Friday, December 15, 2017

Enrico Fermi

The Last Man 
   Who Knew Everything    

   Italian-born American physicist Enrico Fermi made a breakthrough 75 years ago this month that changed the world. 


   In 1942 he proved that chain reactions occur and could be used to release the energy of the uranium atom. He also cleared the way for the production of plutonium. 

   Why did he do this?

   A new book, The Last Man Who Knew Everything, by David N. Schwartz, tells the story. In January 1939, news came that Germans had split the uranium atom. Physicists worried that a bomb could be next.

   That summer, German physicist Werner Heisenberg visited America. Fermi tried to persuade him to defect to the U.S. Heisenberg replied, "I owe my patriotic duty to my country." 

   Fermi was shaken, wrote Schwartz,
and he moved ahead with experiments. 

   We are thankful the Nazis never developed a nuclear bomb. But the U.S. did, and used two bombs to hasten the 1945 Japanese surrender - the least of two horrible military options - while freeing 
millions in Southeast Asia from Japanese occupation.

(Data)
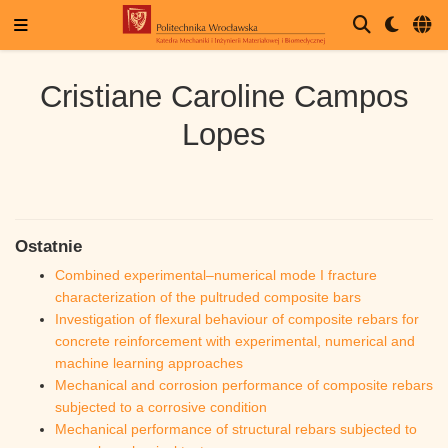
Cristiane Caroline Campos
Lopes
Ostatnie
Combined experimental–numerical mode I fracture
characterization of the pultruded composite bars
Investigation of flexural behaviour of composite rebars for
concrete reinforcement with experimental, numerical and
machine learning approaches
Mechanical and corrosion performance of composite rebars
subjected to a corrosive condition
Mechanical performance of structural rebars subjected to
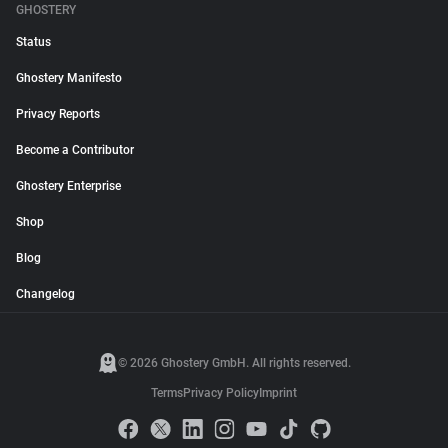
GHOSTERY
Status
Ghostery Manifesto
Privacy Reports
Become a Contributor
Ghostery Enterprise
Shop
Blog
Changelog
© 2026 Ghostery GmbH. All rights reserved.
Terms
Privacy Policy
Imprint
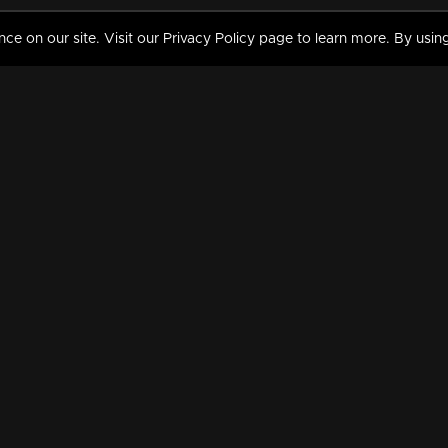
 on our site. Visit our Privacy Policy page to learn more. By using
MY VIDEOS & HISTORY
TERMS AND CONDITIO
on
Liked Videos
Privacy Policy
Watch History
Terms and Conditions
My Playlist
Nandilath G Mart FIFA 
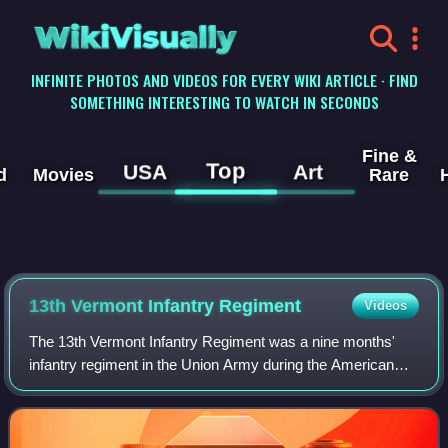
WikiVisually
INFINITE PHOTOS AND VIDEOS FOR EVERY WIKI ARTICLE · FIND
SOMETHING INTERESTING TO WATCH IN SECONDS
Fine &
Top
USA
Art
d
Movies
Rare
13th Vermont Infantry Regiment
Videos
The 13th Vermont Infantry Regiment was a nine months'
infantry regiment in the Union Army during the American
Civil War. It served in the eastern theater, predominantly in
the Defenses of Washington,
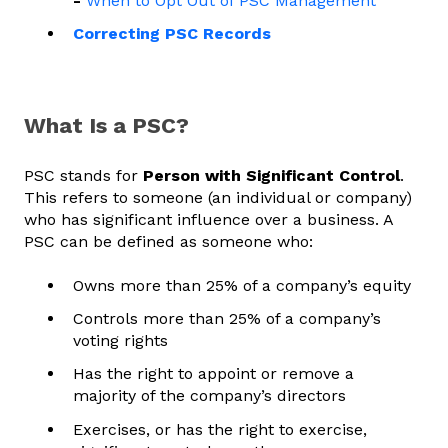
-
When to Opt Out of PSC Management
Correcting PSC Records
What Is a PSC?
PSC stands for
Person with Significant Control
.
This refers to someone (an individual or company)
who has significant influence over a business. A
PSC can be defined as someone who:
Owns more than 25% of a company’s equity
Controls more than 25% of a company’s
voting rights
Has the right to appoint or remove a
majority of the company’s directors
Exercises, or has the right to exercise,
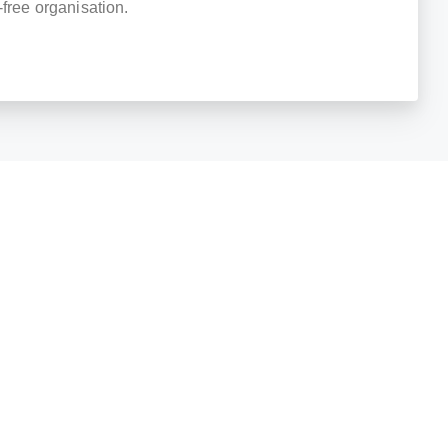
-free organisation.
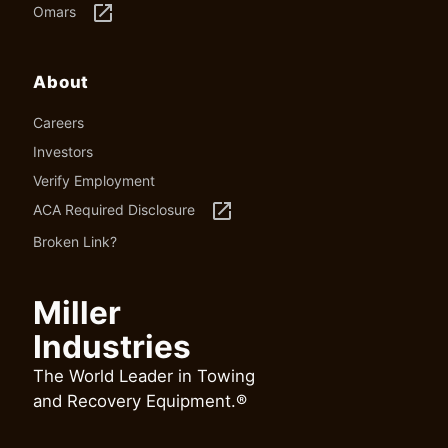
launch
Omars
About
Careers
Investors
Verify Employment
launch
ACA Required Disclosure
Broken Link?
Miller
Industries
The World Leader in Towing
and Recovery Equipment.®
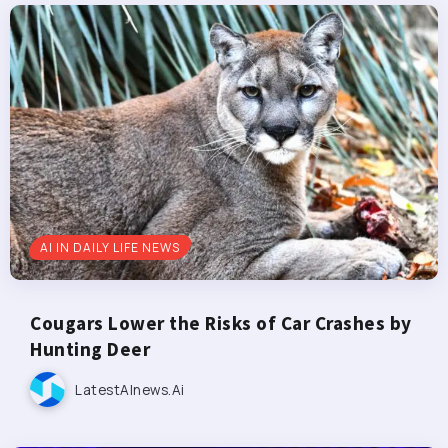
AI IN DAILY LIFE NEWS
Cougars Lower the Risks of Car Crashes by
Hunting Deer
LatestAInews.ai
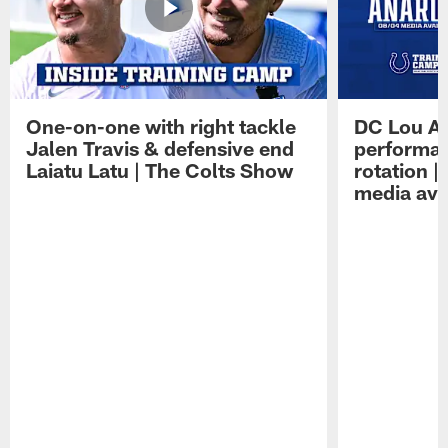
One-on-one with right tackle
DC Lou A
Jalen Travis & defensive end
performan
Laiatu Latu | The Colts Show
rotation 
media avai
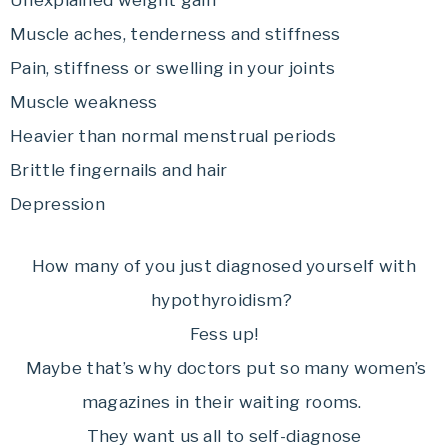
Unexplained weight gain
Muscle aches, tenderness and stiffness
Pain, stiffness or swelling in your joints
Muscle weakness
Heavier than normal menstrual periods
Brittle fingernails and hair
Depression
How many of you just diagnosed yourself with
hypothyroidism?
Fess up!
Maybe that’s why doctors put so many women’s
magazines in their waiting rooms.
They want us all to self-diagnose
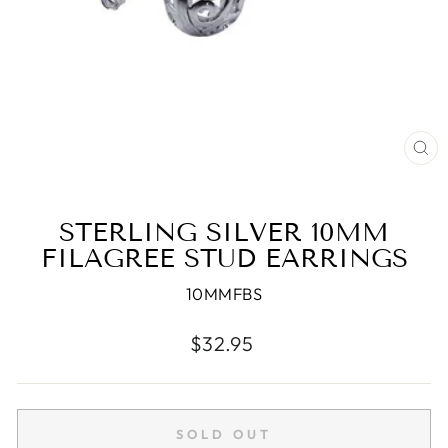
CL
(E
STERLING SILVER 10MM
FILAGREE STUD EARRINGS
10MMFBS
Regular
$32.95
price
SOLD OUT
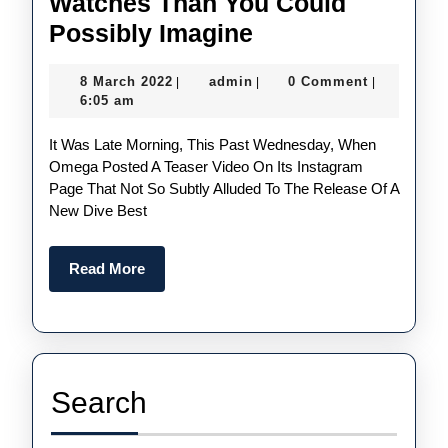
Watches Than You Could
There
Possibly Imagine
Are
8
admin
8 March 2022
admin
0 Comment
|
|
|
More
March
6:05 am
UK
2022
It Was Late Morning, This Past Wednesday, When
Perfect
Omega Posted A Teaser Video On Its Instagram
Omega
Page That Not So Subtly Alluded To The Release Of A
Seamaster
New Dive Best
Replica
Watches
Read
Read More
More
Than
You
Could
Possibly
Search
Imagine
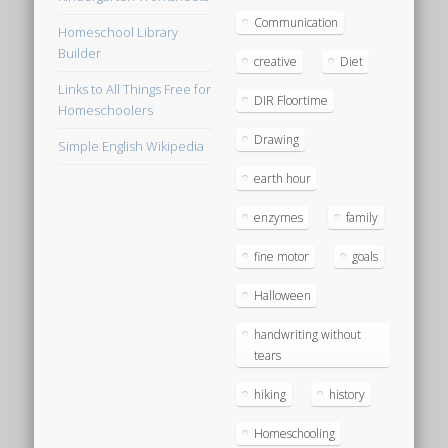
Communication
Homeschool Library
Builder
creative
Diet
Links to All Things Free for
DIR Floortime
Homeschoolers
Drawing
Simple English Wikipedia
earth hour
enzymes
family
fine motor
goals
Halloween
handwriting without
tears
hiking
history
Homeschooling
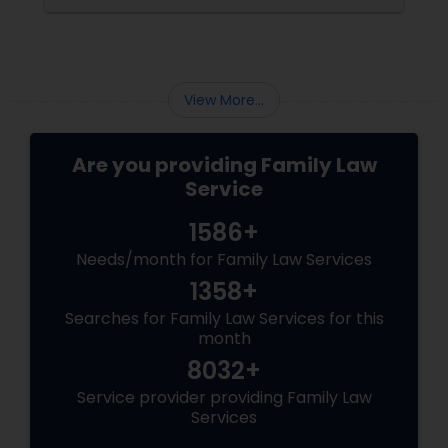
View More...
Are you providing Family Law
Service
1586+
Needs/month for Family Law Services
1358+
Searches for Family Law Services for this
month
8032+
Service provider providing Family Law
Services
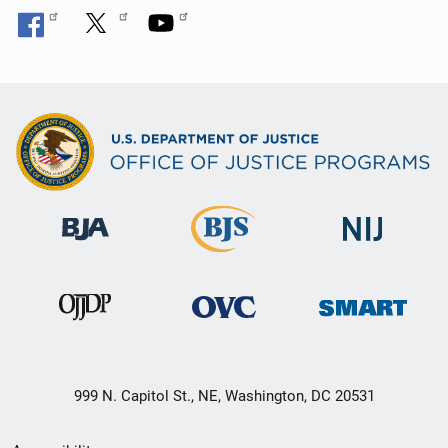
999 N. Capitol St., NE, Washington, DC 20531
Secondary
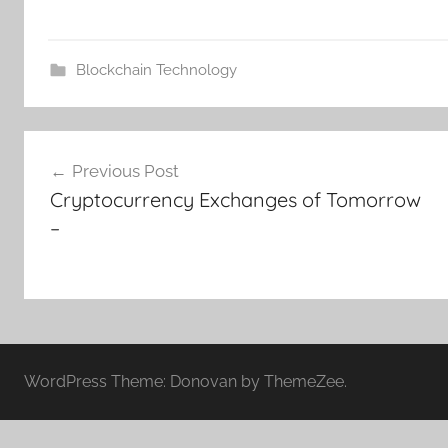
Blockchain Technology
Post
Previous Post
navigation
Cryptocurrency Exchanges of Tomorrow
–
WordPress Theme: Donovan by ThemeZee.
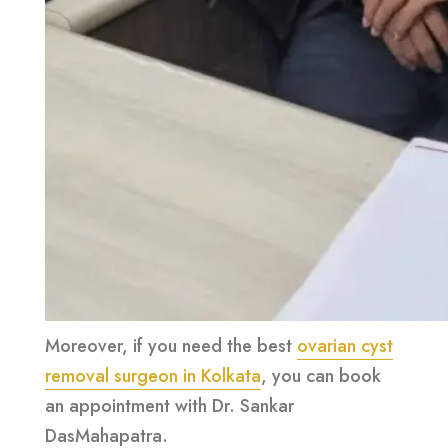
Moreover, if you need the best
ovarian cyst
removal surgeon in Kolkata
, you can book
an appointment with Dr. Sankar
DasMahapatra.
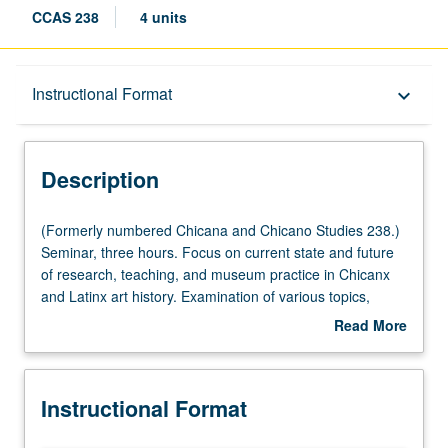
CCAS 238
4 units
Description
Instructional Format
keyboard_arrow_down
Instructional Format
Description
(Formerly
(Formerly numbered Chicana and Chicano Studies 238.)
numbered
Seminar, three hours. Focus on current state and future
Chicana
of research, teaching, and museum practice in Chicanx
and
and Latinx art history. Examination of various topics,
Chicano
including decolonial methodologies; national versus
Read More
Studies
global perspectives on Latinx art; indigenity and Chicanx
about
238.)
art; politics and publics of prints and graphics; public
Description
Seminar,
murals and monuments; race and place in Los Angeles;
Instructional Format
three
queer and feminist approaches to Chicanx and Latinx art;
hours.
and collecting and display of Chicanx art by museums,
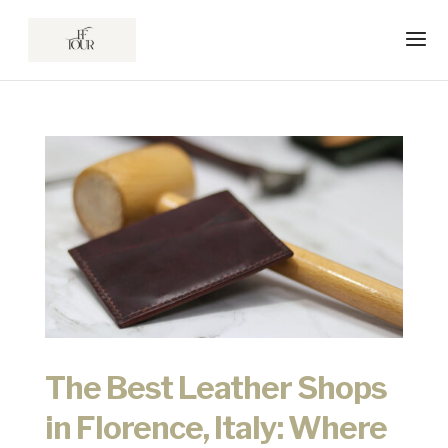
The Best Leather Shops
in Florence, Italy: Where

(Questions)
• A. Reproduce the stretch of the Enrico Fermi article from "In 1942 he proved" through "ahead with experiments.".
• B. According to the Enrico Fermi article, in what year did Fermi prove that chain reactions occur?
• C. Continue the Enrico Fermi article from where it stops.
The records come from a separate source.

(Responses in order)
• A.
In 1942 he proved that chain reactions occur and could be used to release the energy of the uranium atom. He also cleared the way for the production of plutonium. 

   Why did he do this?

   A new book, The Last Man Who Knew Everything, by David N. Schwartz, tells the story. In January 1939, news came that Germans had split the uranium atom. Physicists worried that a bomb could be next.

   That summer, German physicist Werner Heisenberg visited America. Fermi tried to persuade him to defect to the U.S. Heisenberg replied, "I owe my patriotic duty to my country." 

   Fermi was shaken, wrote Schwartz,
and he moved ahead with experiments.

• B. 1942

• C.
   Alas, other nations have joined the nuclear club, and we may be facing another choice between two horrible options. Back to the book...

   Having won a Nobel Prize in physics in 1938, Fermi contributed to quantum physics, particle physics, condensed matter physics and astrophysics. Since physics has become specialized, Schwartz considers Fermi the last scientist who could see all of physics as an integrated whole. 

   His book relates that, unlike most scientists, Fermi had a sunny personality and sense of humor. He was loved by colleagues.

   Fermi died in 1954 without revealing how his role in nuclear weapons affected his inner life. Do you think he was upset at having his peacetime work interrupted?